Job item: Nothing but a number is wanted here: the count of lines in the data holding the word "bureau".

The records:

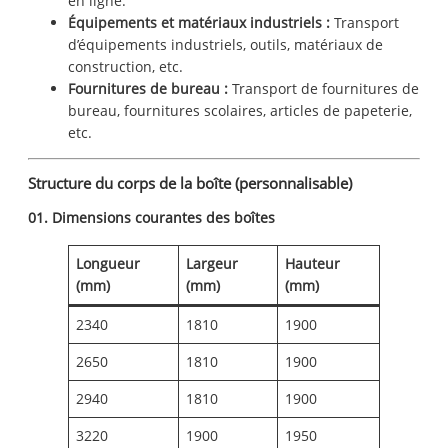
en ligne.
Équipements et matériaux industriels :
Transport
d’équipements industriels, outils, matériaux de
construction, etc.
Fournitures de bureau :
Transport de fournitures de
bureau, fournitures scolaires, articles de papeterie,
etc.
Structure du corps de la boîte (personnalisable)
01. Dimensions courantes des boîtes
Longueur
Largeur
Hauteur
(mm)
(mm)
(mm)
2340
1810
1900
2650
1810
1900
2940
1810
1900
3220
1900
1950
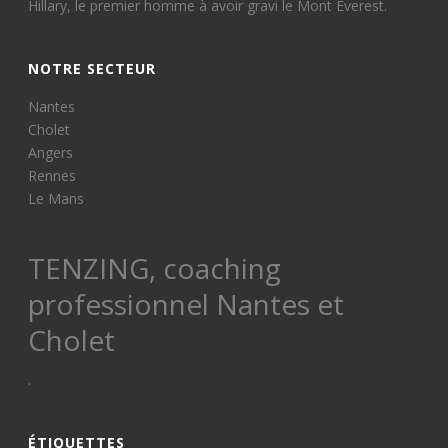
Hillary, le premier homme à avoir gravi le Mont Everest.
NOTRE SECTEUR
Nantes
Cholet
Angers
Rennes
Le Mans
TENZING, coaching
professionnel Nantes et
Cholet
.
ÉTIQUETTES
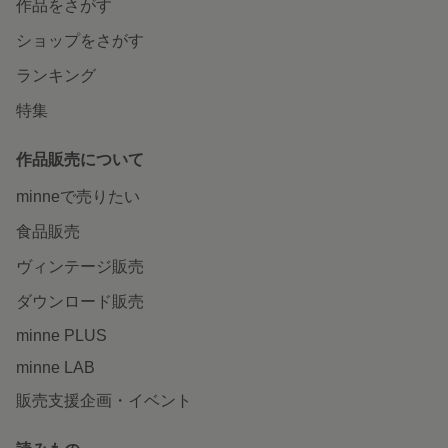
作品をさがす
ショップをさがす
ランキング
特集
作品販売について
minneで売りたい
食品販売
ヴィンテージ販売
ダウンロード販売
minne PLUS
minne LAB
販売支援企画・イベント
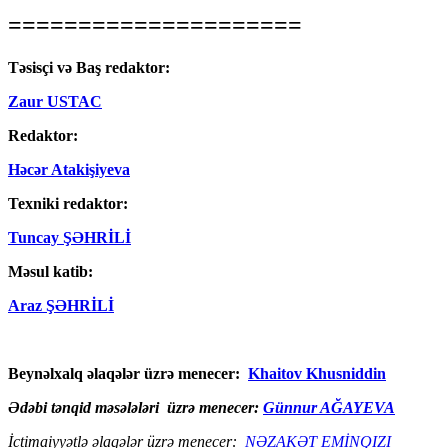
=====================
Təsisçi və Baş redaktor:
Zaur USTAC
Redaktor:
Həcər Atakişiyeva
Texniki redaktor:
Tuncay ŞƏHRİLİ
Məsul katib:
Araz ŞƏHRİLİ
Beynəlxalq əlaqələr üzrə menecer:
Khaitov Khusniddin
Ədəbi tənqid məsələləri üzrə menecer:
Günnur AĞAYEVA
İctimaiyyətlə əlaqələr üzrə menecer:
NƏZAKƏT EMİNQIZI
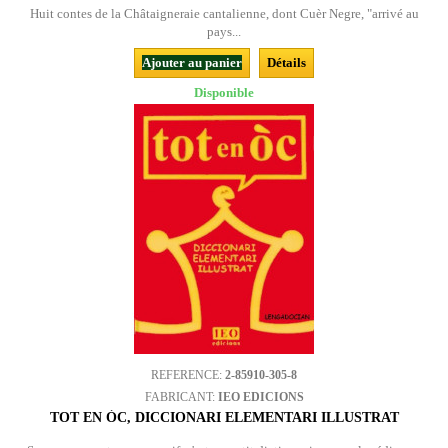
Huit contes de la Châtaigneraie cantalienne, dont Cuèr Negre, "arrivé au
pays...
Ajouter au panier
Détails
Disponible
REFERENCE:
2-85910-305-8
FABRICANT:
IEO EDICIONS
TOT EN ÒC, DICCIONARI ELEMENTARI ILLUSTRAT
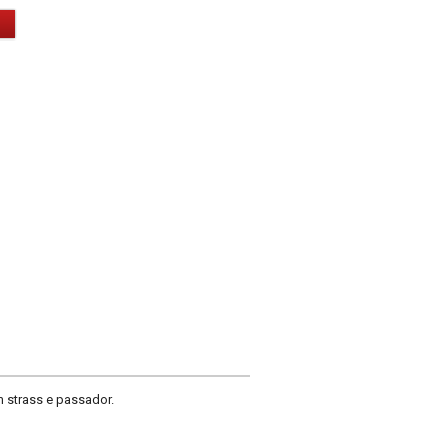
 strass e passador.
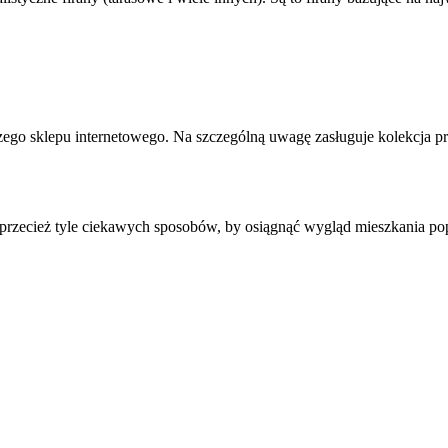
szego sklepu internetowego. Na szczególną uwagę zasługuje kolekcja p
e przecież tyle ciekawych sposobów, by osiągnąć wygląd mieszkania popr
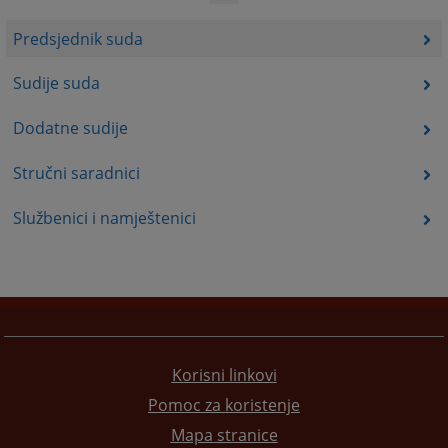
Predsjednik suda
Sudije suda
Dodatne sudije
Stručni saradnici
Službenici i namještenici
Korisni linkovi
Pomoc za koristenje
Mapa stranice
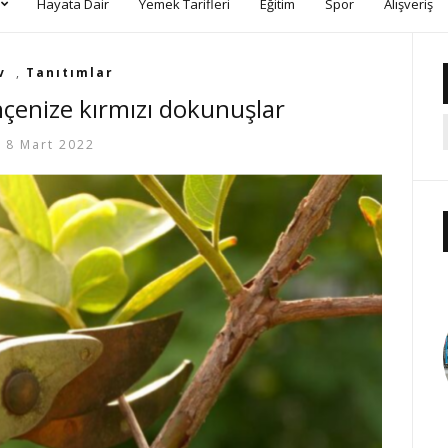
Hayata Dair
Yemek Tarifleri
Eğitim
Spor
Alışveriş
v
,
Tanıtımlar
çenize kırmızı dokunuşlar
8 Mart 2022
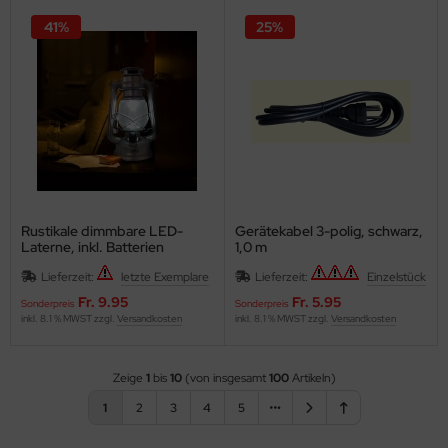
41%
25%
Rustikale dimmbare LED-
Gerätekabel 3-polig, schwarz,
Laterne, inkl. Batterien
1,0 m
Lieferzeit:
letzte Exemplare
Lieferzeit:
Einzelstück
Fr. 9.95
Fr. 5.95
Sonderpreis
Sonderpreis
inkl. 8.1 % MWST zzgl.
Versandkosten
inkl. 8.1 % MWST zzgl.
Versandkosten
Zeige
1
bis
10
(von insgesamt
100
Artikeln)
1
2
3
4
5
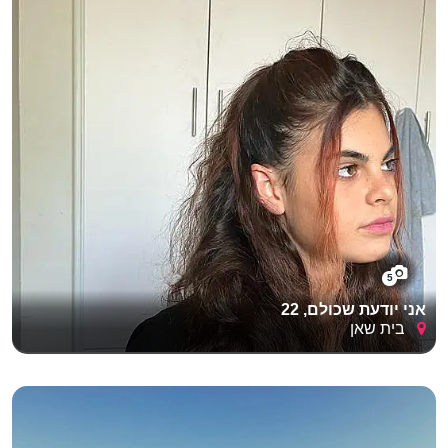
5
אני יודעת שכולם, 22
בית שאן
---
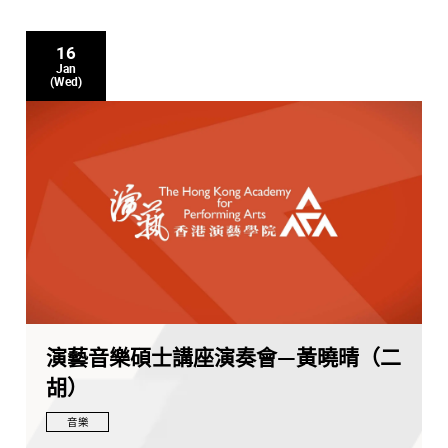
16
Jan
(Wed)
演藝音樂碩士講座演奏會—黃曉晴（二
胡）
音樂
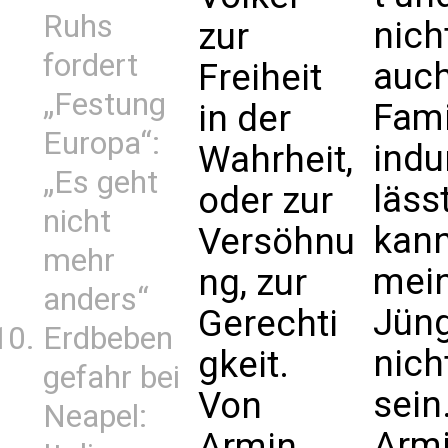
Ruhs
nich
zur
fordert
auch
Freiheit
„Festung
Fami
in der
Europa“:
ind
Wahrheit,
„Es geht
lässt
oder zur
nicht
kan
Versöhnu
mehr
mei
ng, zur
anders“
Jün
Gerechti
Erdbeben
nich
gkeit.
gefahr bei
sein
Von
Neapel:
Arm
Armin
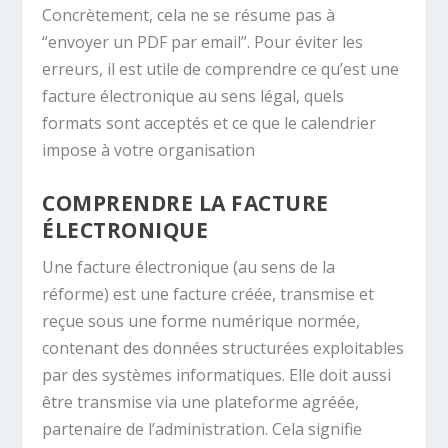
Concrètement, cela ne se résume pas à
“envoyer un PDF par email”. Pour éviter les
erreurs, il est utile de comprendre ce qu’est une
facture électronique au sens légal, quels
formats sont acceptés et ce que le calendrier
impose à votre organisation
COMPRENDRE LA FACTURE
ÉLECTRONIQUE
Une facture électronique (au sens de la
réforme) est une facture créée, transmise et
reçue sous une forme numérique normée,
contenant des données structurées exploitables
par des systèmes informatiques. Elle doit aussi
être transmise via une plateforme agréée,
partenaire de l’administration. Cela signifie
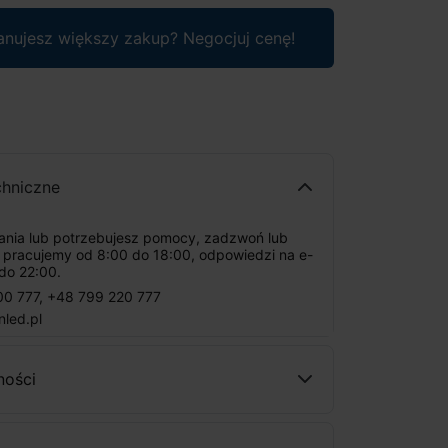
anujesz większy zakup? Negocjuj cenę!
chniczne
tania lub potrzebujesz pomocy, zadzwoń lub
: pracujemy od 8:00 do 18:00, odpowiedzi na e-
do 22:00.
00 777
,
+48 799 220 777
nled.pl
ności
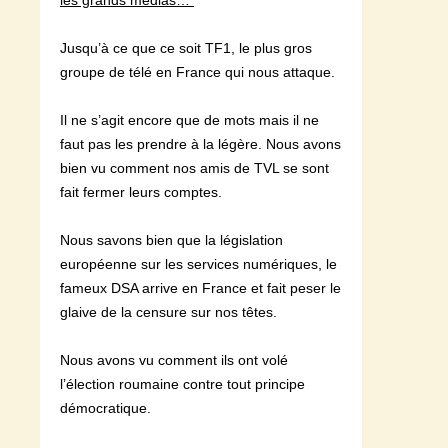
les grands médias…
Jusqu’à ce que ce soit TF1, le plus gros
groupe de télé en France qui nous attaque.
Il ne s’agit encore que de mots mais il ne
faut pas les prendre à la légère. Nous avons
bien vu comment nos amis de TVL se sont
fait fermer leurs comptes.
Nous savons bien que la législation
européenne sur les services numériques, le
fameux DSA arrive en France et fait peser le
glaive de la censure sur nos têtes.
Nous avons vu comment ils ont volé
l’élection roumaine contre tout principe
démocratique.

Result below: 2